A key differentiator of the NodeZero platform is that it autonomously navigates through your environment, choosing which exploit to run next depending on what it encounters, just as a threat actor does. It’s dynamic, not prescripted.
Here is the detailed description of a NodeZero autonomous attack that leveraged two weaknesses to achieve domain compromise in 33 minutes, 9 seconds.
NodeZero:
- Details each step in the attack path and lets you drill down to the specifics
- Provides proof of its exploits, meaning there are no false positives
- Prioritizes weaknesses and their impact to your organization, so you know what to fix first
- Guides your remediation, with fix actions for each weakness
- Identifies systemic issues to help you eliminate numerous weaknesses with a single change
In this attack path, these are the steps NodeZero took to compromise the domain.

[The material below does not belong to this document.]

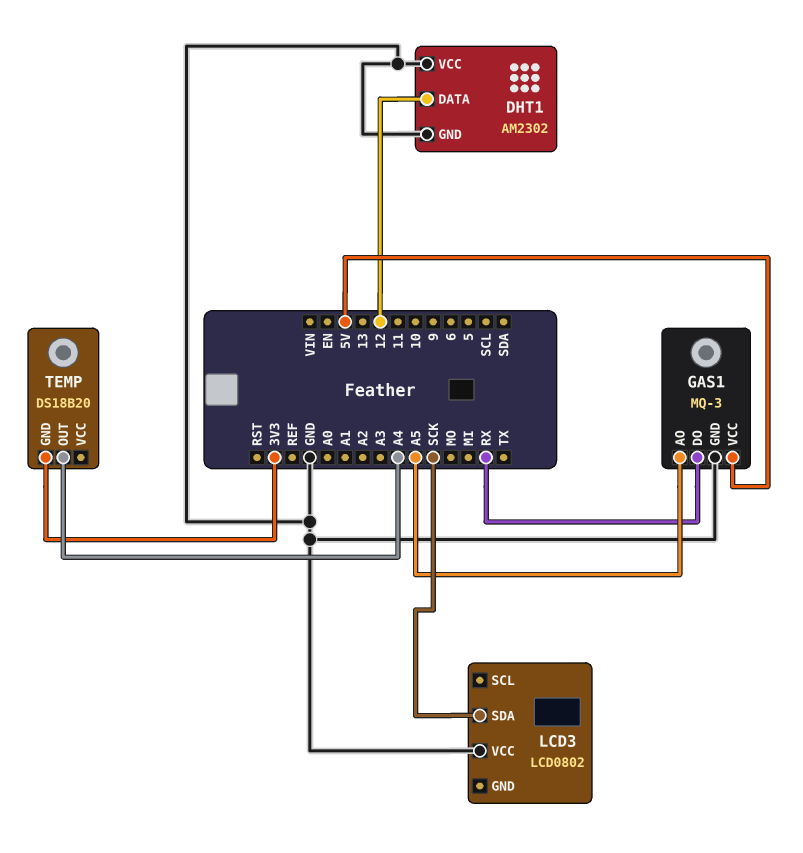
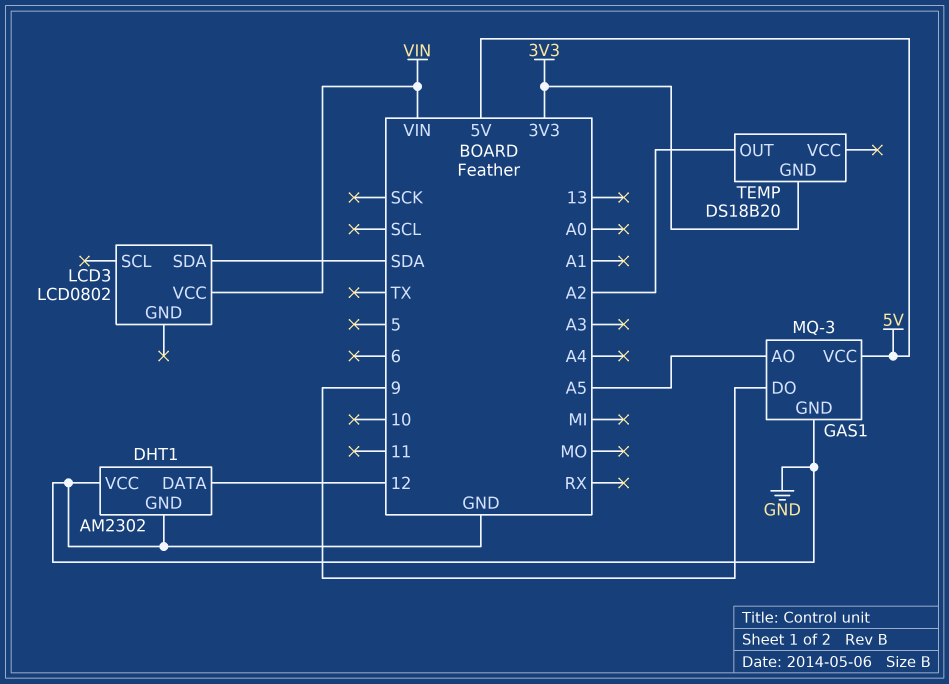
GAS1 pin DO: RX -> 9
LCD3 pin SDA: SCK -> SDA
LCD3 pin VCC: GND -> VIN
TEMP pin OUT: A4 -> A2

NodeZero was launched from host 10.0.222.200
NodeZero discovered the host 10.0.4.4.
NodeZero discovered the Java service on 10.0.4.4 port 1099
NodeZero discovered H3-2020-0022: Insecure Java JMX Configuration affecting the Java service on 10.0.4.4 port 1099
The C:\Windows\win.ini file was retrieved via the RCE vulnerability
NodeZero loaded a Remote Access Tool on host 10.0.4.4 to enable post-exploitation of H3-2020-0022: Insecure Java JMX Configuration
NodeZero leveraged the Remote Access Tool running as administrator on 10.0.4.4 to discover H3-2021-0042: Credential Dumping – Security Account Manager (SAM) Database
NodeZero discovered an NTLM Hash for cbr-user by exploiting H3-2021-0042: Credential Dumping – Security Account Manager (SAM) Database
NodeZero discovered Domain Controller 10.0.4.1 (dc01.pod04.h3airange.internal)

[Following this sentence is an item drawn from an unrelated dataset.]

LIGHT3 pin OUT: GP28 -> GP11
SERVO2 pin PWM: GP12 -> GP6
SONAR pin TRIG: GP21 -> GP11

NodeZero discovered the SMB service on domain controller 10.0.4.1 (dc01.pod04.h3airange.internal) port 445
NodeZero verified the credential for domain admin cbr-user in domain POD04.H3AIRANGE.INTERNAL on the SMB service on domain controller 10.0.4.1 (dc01.pod04.h3airange.internal) port 445
Proof NodeZero achieved domain compromise and domain user compromise after 33 minutes, 9 seconds.

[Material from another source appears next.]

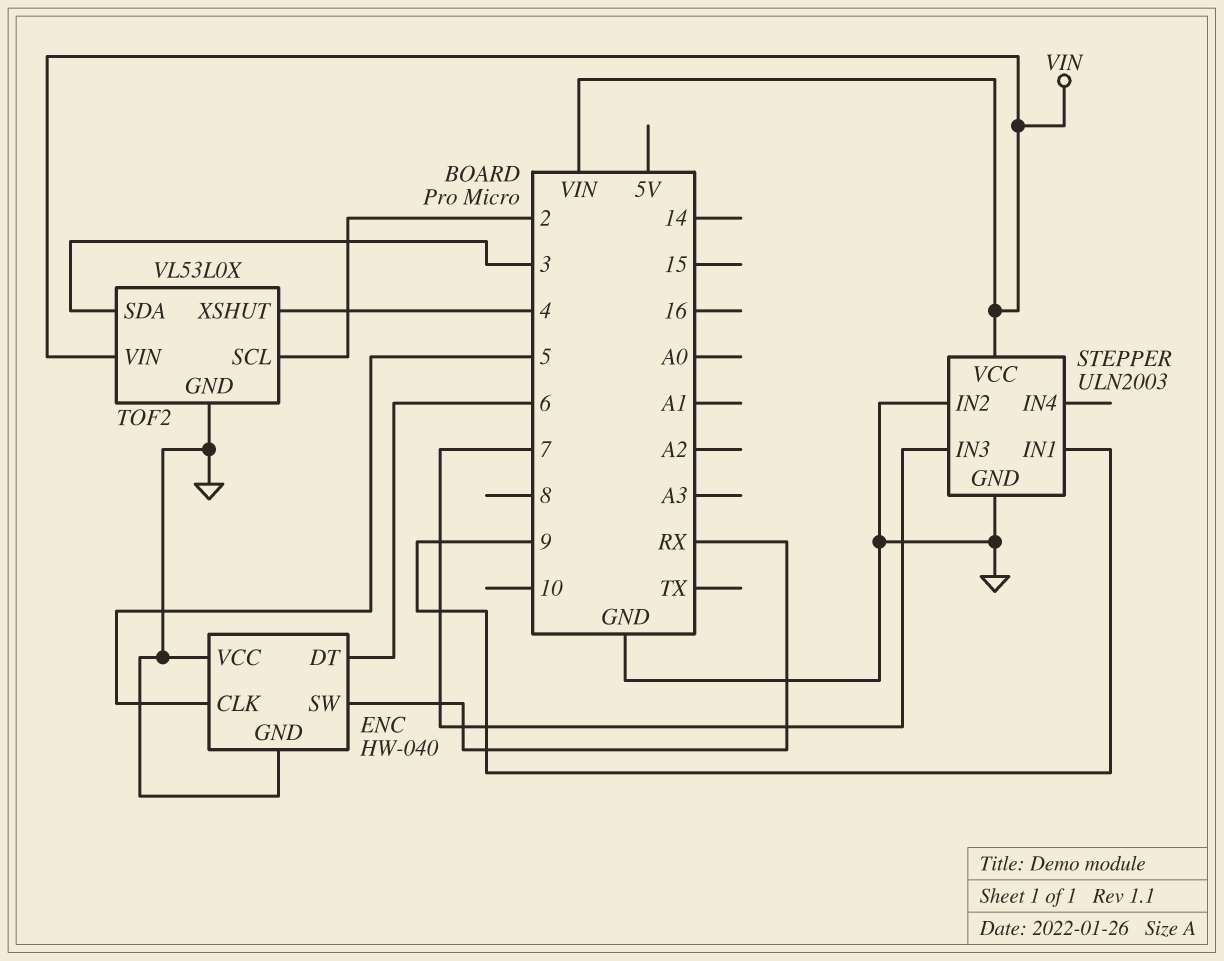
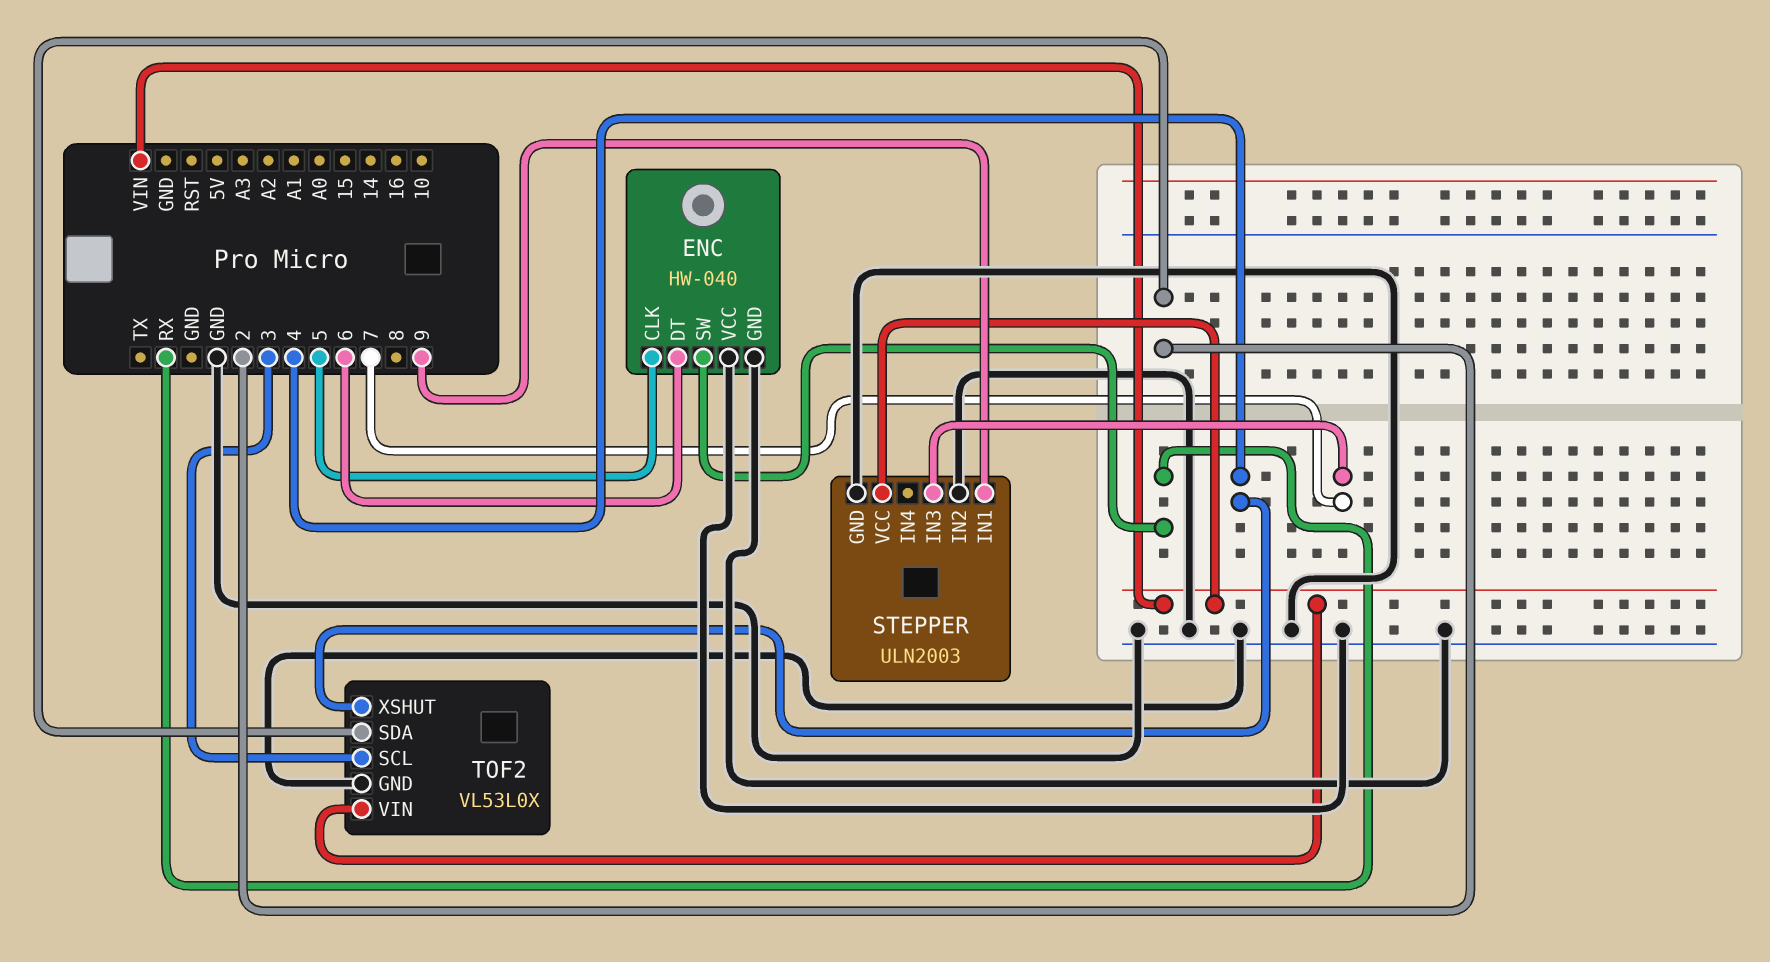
TOF2 pin SCL: 2 -> 3
TOF2 pin SDA: 3 -> 2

During the attack NodeZero leveraged 2 weaknesses:
- H3-2020-0022: Insecure Java JMX
- H3-2021-0042: SAM Dump
The attack path involved 1 compromised credential:
- Domain Admin cbr-user
The attack spanned 2 hosts:
- 10.0.4.4
- Domain Controller 10.0.4.1
Once a domain is fully compromised, all hosts, domain user accounts, data, infrastructure, and applications tied to that domain should be considered fully compromised. Additionally, applications running on a domain-joined machine or any application that uses Active Directory integration to authenticate users should be considered fully compromised.
Key Takeaway
Remediating the Insecure Java JMX Configuration weakness would potentially eliminate 28% of critical impact paths. NodeZero provides the guidance to remediate the issues identified.